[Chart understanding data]
-- Opening Marker --

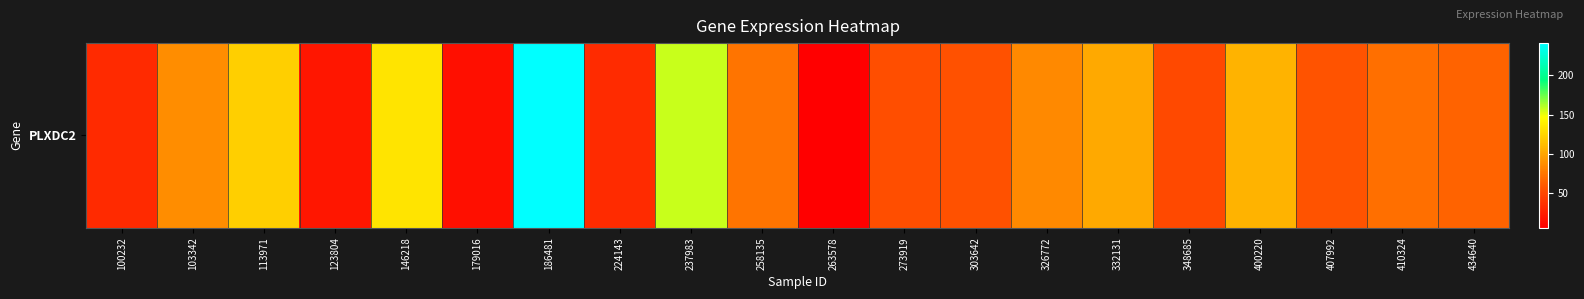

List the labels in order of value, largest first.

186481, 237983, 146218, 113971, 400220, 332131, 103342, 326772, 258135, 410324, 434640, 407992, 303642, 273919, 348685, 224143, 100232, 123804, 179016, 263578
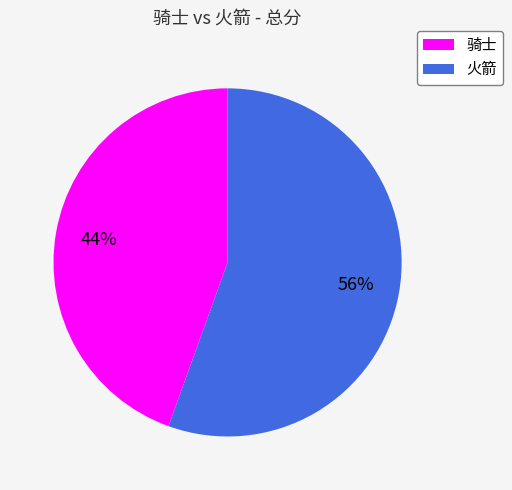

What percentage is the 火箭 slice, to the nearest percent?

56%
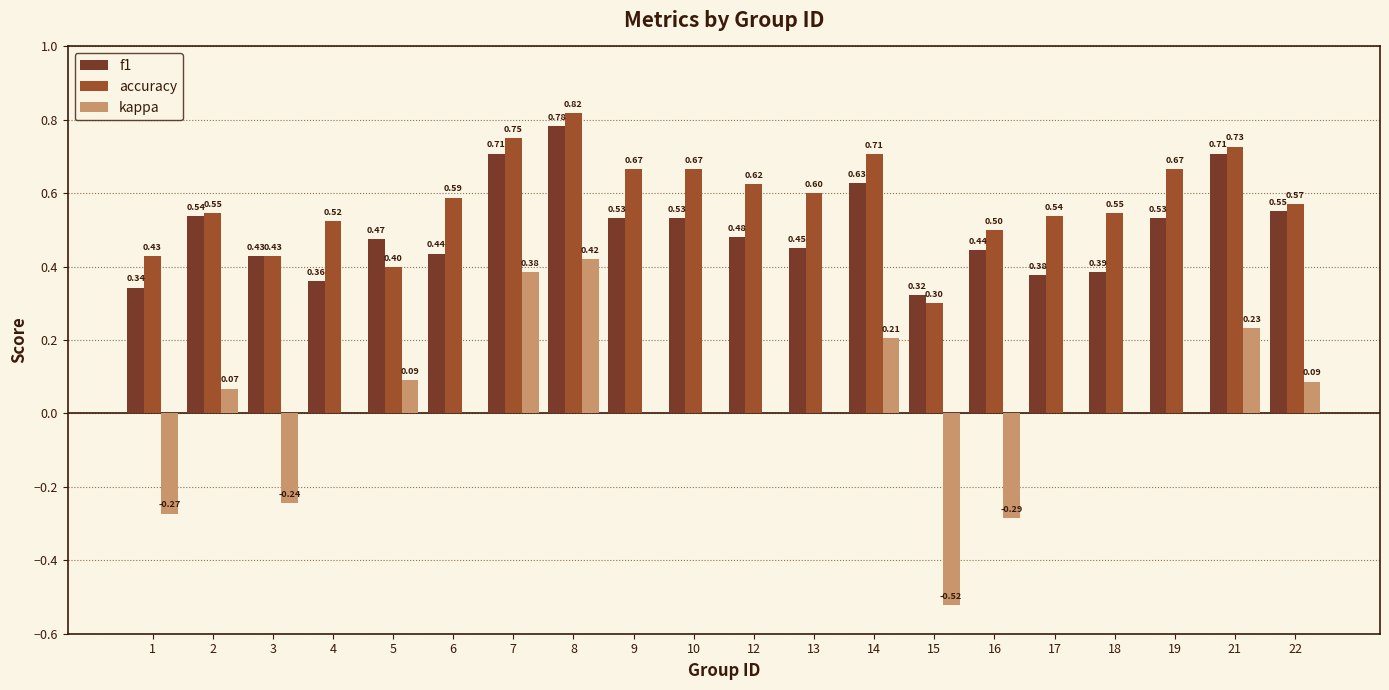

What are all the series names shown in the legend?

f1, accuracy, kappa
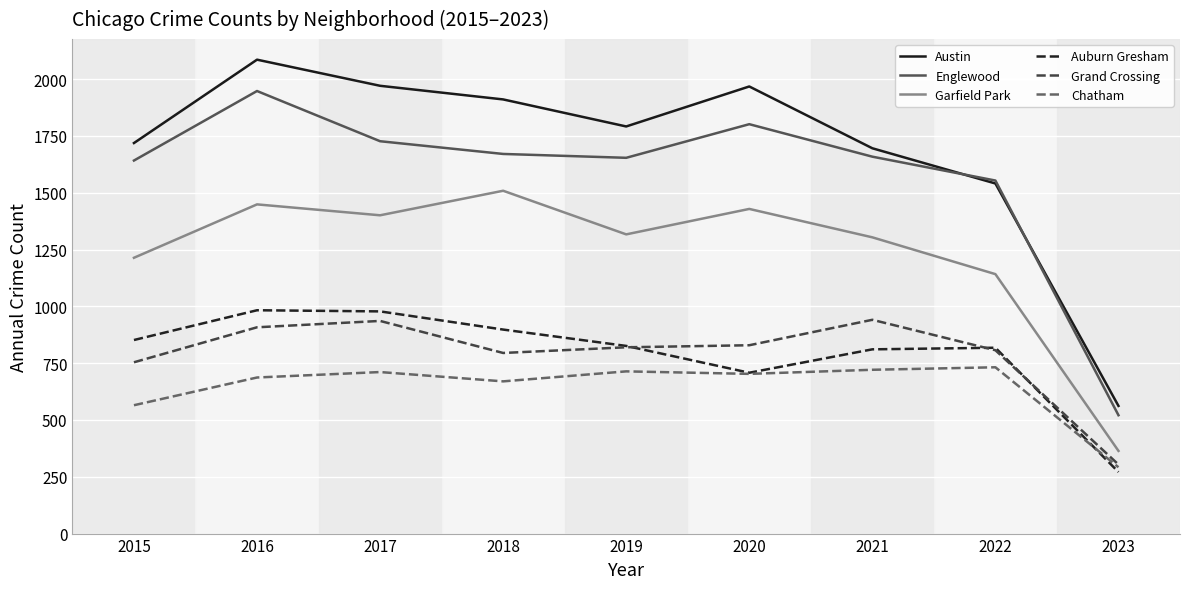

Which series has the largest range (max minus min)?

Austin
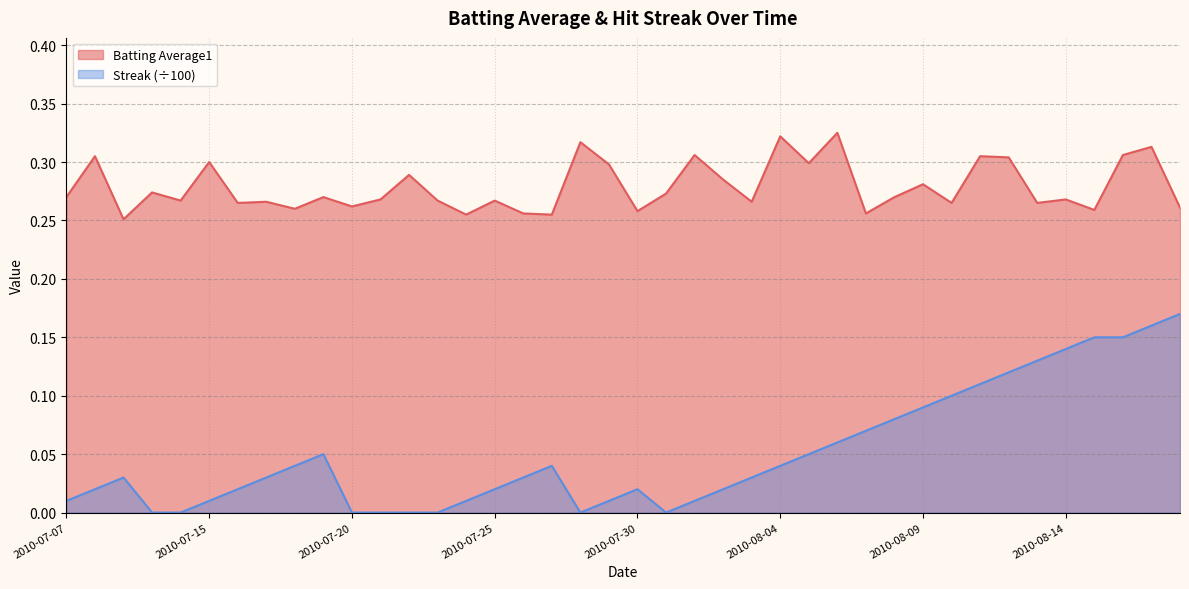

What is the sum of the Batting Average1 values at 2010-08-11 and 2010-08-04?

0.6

-- Closing Marker --

## What is expected
Rewrite the lines above as a JSON list of strings with one string per line. Omit blank lines and leave the pictures out.

## Written response
[
  "List the labels in order of value, largest first.",
  "186481, 237983, 146218, 113971, 400220, 332131, 103342, 326772, 258135, 410324, 434640, 407992, 303642, 273919, 348685, 224143, 100232, 123804, 179016, 263578",
  "What percentage is the 火箭 slice, to the nearest percent?",
  "56%",
  "What are all the series names shown in the legend?",
  "f1, accuracy, kappa",
  "Which series has the largest range (max minus min)?",
  "Austin",
  "What is the sum of the Batting Average1 values at 2010-08-11 and 2010-08-04?",
  "0.6"
]